If my root Felt DA measured 610mm and 515mm with a 90/0 stem and 20mm of pedestals, if I put an 100/30 stem on it with no pedestals underneath, the pads must now sit in the 620mm y-axis cell. Yippee! Another spreadsheet cell populated in my solver!

Felt's aerobar pedestals have no length component to them; they impact only the height. For all of Felt's stems if I place 5mm, and 10mm, pedestals under the pads, I can populate the next 2 cells above the unpedestaled solution.

It's kind of fun. it's addictive. The goal is to populate all the cells you can, finding a configuration that populates empty cells. Eventually all the cells are filled. Your superbike solver is built.

The Felt DA's handlebars handled fore/aft adjustment by pads that mounted on aerobar extensions, these extensions moving fore and aft in the clamp; and the pads could be affixed in rear, center, or forward holes. I created a nomenclature for this, and this is the Felt I would ride:

Size = 56
Stem = 100/30
Pedestals = 15mm
Aerobar fore/aft = Ctr/-5mm

What does Ctr/-5mm mean? The pad would be in the Ctr (center) hole and the aerobar extensions would be pulled back from the default location.

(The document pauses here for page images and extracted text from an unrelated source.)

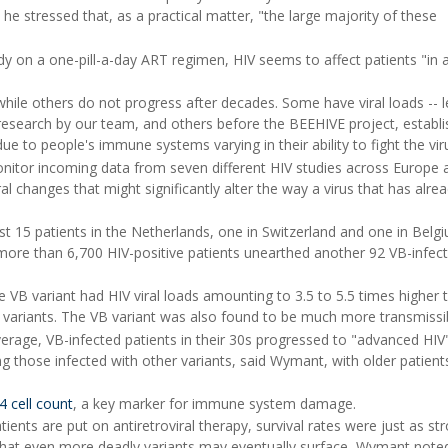
he stressed that, as a practical matter, "the large majority of these
 on a one-pill-a-day ART regimen, HIV seems to affect patients "in 
ile others do not progress after decades. Some have viral loads -- l
 research by our team, and others before the BEEHIVE project, establ
y due to people's immune systems varying in their ability to fight the vir
onitor incoming data from seven different HIV studies across Europe 
ral changes that might significantly alter the way a virus that has alre
 just 15 patients in the Netherlands, one in Switzerland and one in Belg
 more than 6,700 HIV-positive patients unearthed another 92 VB-infec
e VB variant had HIV viral loads amounting to 3.5 to 5.5 times higher 
 variants. The VB variant was also found to be much more transmissi
rage, VB-infected patients in their 30s progressed to "advanced HIV"
g those infected with other variants, said Wymant, with older patients
 cell count
, a key marker for immune system damage.
ients are put on antiretroviral therapy, survival rates were just as st
 that even more deadly variants may eventually surface, Wymant noted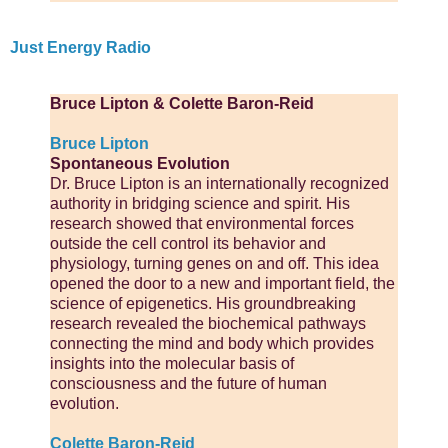
Just Energy Radio
Bruce Lipton & Colette Baron-Reid
Bruce Lipton
Spontaneous Evolution
Dr. Bruce Lipton is an internationally recognized
authority in bridging science and spirit. His
research showed that environmental forces
outside the cell control its behavior and
physiology, turning genes on and off. This idea
opened the door to a new and important field, the
science of epigenetics. His groundbreaking
research revealed the biochemical pathways
connecting the mind and body which provides
insights into the molecular basis of
consciousness and the future of human
evolution.
Colette Baron-Reid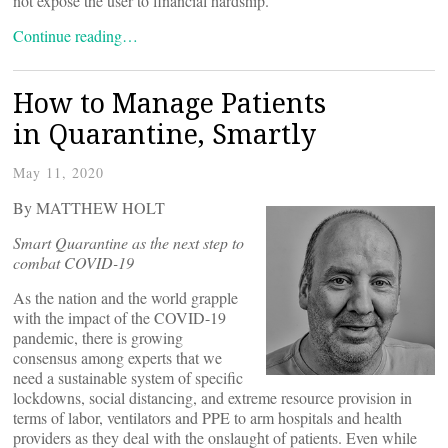
not expose the user to financial hardship.”
Continue reading…
How to Manage Patients
in Quarantine, Smartly
May 11, 2020
By MATTHEW HOLT
Smart Quarantine as the next step to
combat COVID-19
As the nation and the world grapple
with the impact of the COVID-19
pandemic, there is growing
consensus among experts that we
need a sustainable system of specific
lockdowns, social distancing, and extreme resource provision in
terms of labor, ventilators and PPE to arm hospitals and health
providers as they deal with the onslaught of patients. Even while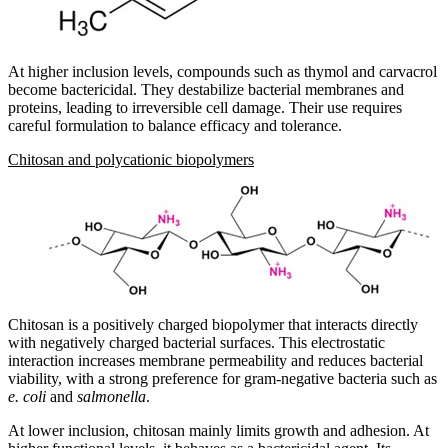
At higher inclusion levels, compounds such as thymol and carvacrol
become bactericidal. They destabilize bacterial membranes and
proteins, leading to irreversible cell damage. Their use requires
careful formulation to balance efficacy and tolerance.
Chitosan and polycationic biopolymers
Chitosan is a positively charged biopolymer that interacts directly
with negatively charged bacterial surfaces. This electrostatic
interaction increases membrane permeability and reduces bacterial
viability, with a strong preference for gram-negative bacteria such as
e. coli
and
salmonella
.
At lower inclusion, chitosan mainly limits growth and adhesion. At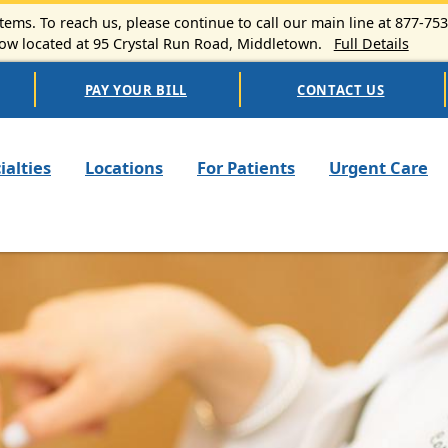
ems. To reach us, please continue to call our main line at 877-75
 located at 95 Crystal Run Road, Middletown.
Full Details
PAY YOUR BILL
CONTACT US
n navigation
ialties
Locations
For Patients
Urgent Care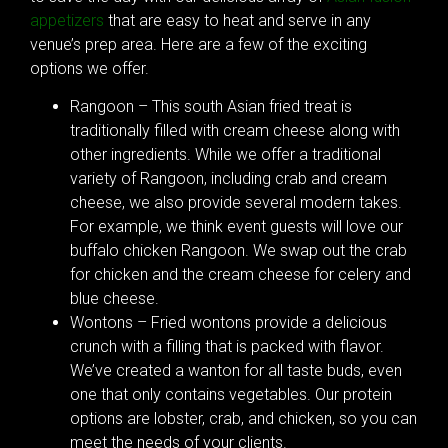
appetizers
that are easy to heat and serve in any
venue’s prep area. Here are a few of the exciting
options we offer.
Rangoon – This south Asian fried treat is
traditionally filled with cream cheese along with
other ingredients. While we offer a traditional
variety of Rangoon, including crab and cream
cheese, we also provide several modern takes.
For example, we think event guests will love our
buffalo chicken Rangoon. We swap out the crab
for chicken and the cream cheese for celery and
blue cheese.
Wontons – Fried wontons provide a delicious
crunch with a filling that is packed with flavor.
We’ve created a wanton for all taste buds, even
one that only contains vegetables. Our protein
options are lobster, crab, and chicken, so you can
meet the needs of your clients.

For the Speed Concept and many other bikes you might have overlapping solutions: a size M frame with a taller and longer front end might work for a particular pad y and x spreadsheet cell, while a L frame with a shorter and lower stem might also work for that cell. Fine. Then you have two fit solutions and you now have to solve a handling problem (Do I want a longer or shorter wheelbase? Do I want the pursuit bars farther in front of the bottom bracket or nearer the BB?)

What I tell superbike makers is, at a minimum, choose the solution you think best for your own superbike you're making. At least start with this. At least give your customers and retailers a chance at prescribing your bike. Give them a tool. Give them a hand.

Cervelo has such a solver for its P5 (detail pictured above), but it's not quite so straightforward. That bike pedestals along the bias of the steering axis (the head angle). So, when you add a 10mm aero pedestal to that bike, you're adding 9.5mm of height and you're subtracting 3mm of length. Accordingly, if a P5 with no pedestals had a pad y and x of 630mm and 500mm respectively, adding 20mm of pedestals means this bike now measures 649mm and 494mm respectively in pad y and x. to the nearest 5mm, this bike would not sit in the 630/500 cell but in the 630/495 cell.

I suspect a bike maker would want to build up a couple of more bikes in different sizes and measure them, just as a check, to see that the solver built off of one root bike works throughout the entire size run. Still, this is not hard, it is not time consuming, and any superbike maker who has no pad x/y solver is at a disadvantage in the marketplace.

When we prescribe bikes for Slowtwitch Road Show attendees this Spring we'll be using these charts when prescribing superbikes. If there is no chart, there will be no prescription. If there is no prescription, the likelihood of the sale diminishes greatly. Giant's new Trinity has a kind of solver. A good start. It's part of its geometry chart above (I'm producing here a detail of its chart). What it calls Armrest Stack and Reach are pad y and x (to the back of the pad). It's a range. It would not be hard to get more granular and express how you get to each place in the range. I expect that Giant or its most fit-oriented dealer, JT Lyons of Moment Cycle Sport, will generate this.

Were I a prospective buyer I'd ask myself why a superbike has no such solver, if none existed. Is the above exercise difficult? Laborious? Expensive? Time consuming? What would be the reason why no solver exists? Some brand managers tell me that a spreadsheet is too low tech; it doesn't represent their brand appropriately. They're holding out for a slick, databasing solution. Okay. But Felt has a spreadsheet for its IA, Trek a spreadsheet for it's SC, Cervelo a pdf of a spreadsheet for its P5, and while these might not be high tech solutions their bikes are flying out the door because a solver exists.